China should further integrate with the global market so that it could cause pain to any country that chooses to sanction the communist regime, a Chinese scholar argued during a recent interview with state-run media, saying that this was a lesson that Beijing should draw after seeing the effect of Western sanctions on Russia’s economy amid the Ukraine war.
The country “must stride toward greater opening-up” in global trade and investment to deter sanctions, as the West would dare not punish Beijing fearing that they would also suffer economic damage from such a move, said Zheng Yongnian, a director on global and contemporary China studies at the Chinese University of Hong Kong, Shenzhen.
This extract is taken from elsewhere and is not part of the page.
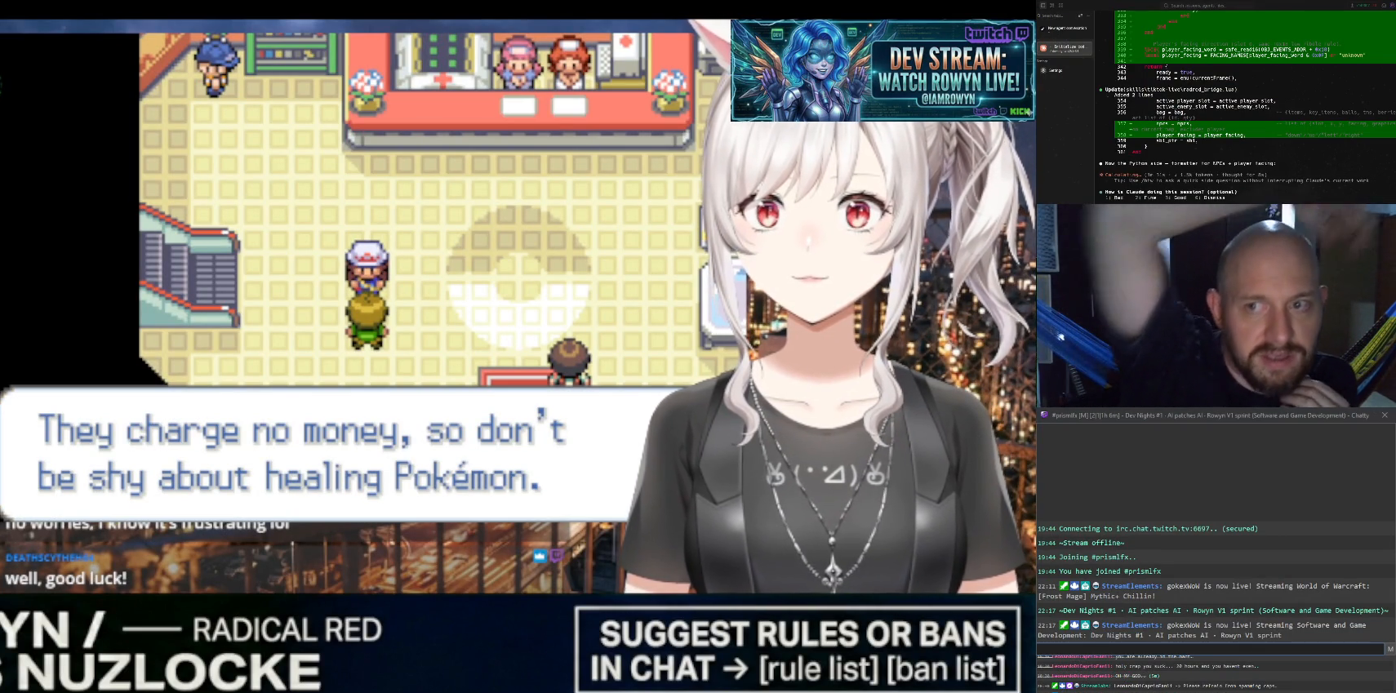
{"buttons": ["B"], "events": []}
“China’s economy, deeply embedded in the West, will already make the West feel real pain,” Zheng told China’s hawkish state-run newspaper The Global Times on March 18. “In this way, such sanctions will be difficult to sustain.”
He said domestic enterprises must keep expanding globally at any cost, calling it “a huge lesson” for China from the Russia-Ukraine war.
Russia is currently feeling the economic pain caused by unprecedented Western sanctions over its invasion of Ukraine. Economists expect the sanctions will push the country into a deep depression, which it may not recover from for years.
Yet sanctions have not deterred Russian President Vladimir Putin’s military aims. He has put his country’s nuclear forces on high alert several days after launching the war. Its foreign minister warned earlier this month of a “nuclear and destructive” third world war amid the ongoing conflict.
Zheng claimed that China will not even need to threaten use of such weapons to defend itself in the event of a future conflict, because the country would be able to win the battle on the economic warfare front.
But an observer said China would be “more vulnerable” and has more to lose under the same circumstances, given that Russia is more self-sufficient in food and energy while China is heavily dependent on imports for a range of commodities including soybeans, crude oil, and natural gas.
“Without international trade, China’s economy would be set back by more than 50 percent,” an unnamed market watcher recently told Taiwanese state news agency CNA, saying the achievements of China’s reform and opening up over the past 40 years will disappear in an instant.
On global equity markets, China has also appeared to be the major casualty of the Ukraine war, as mainland Chinese and Hong Kong stocks suffered several deep sell-offs since the invasion.
The communist regime seeks to reshape the global order into its own image, Western officials and experts have warned, so that political, military, and economic affairs can be conducted on Beijing’s terms across the world.
“The Chinese Communist Party insists on making the Chinese people and the people of all countries to have the same destiny,” Chinese leader Xi Jinping said last July in a speech to political party leaders from over 100 developing countries.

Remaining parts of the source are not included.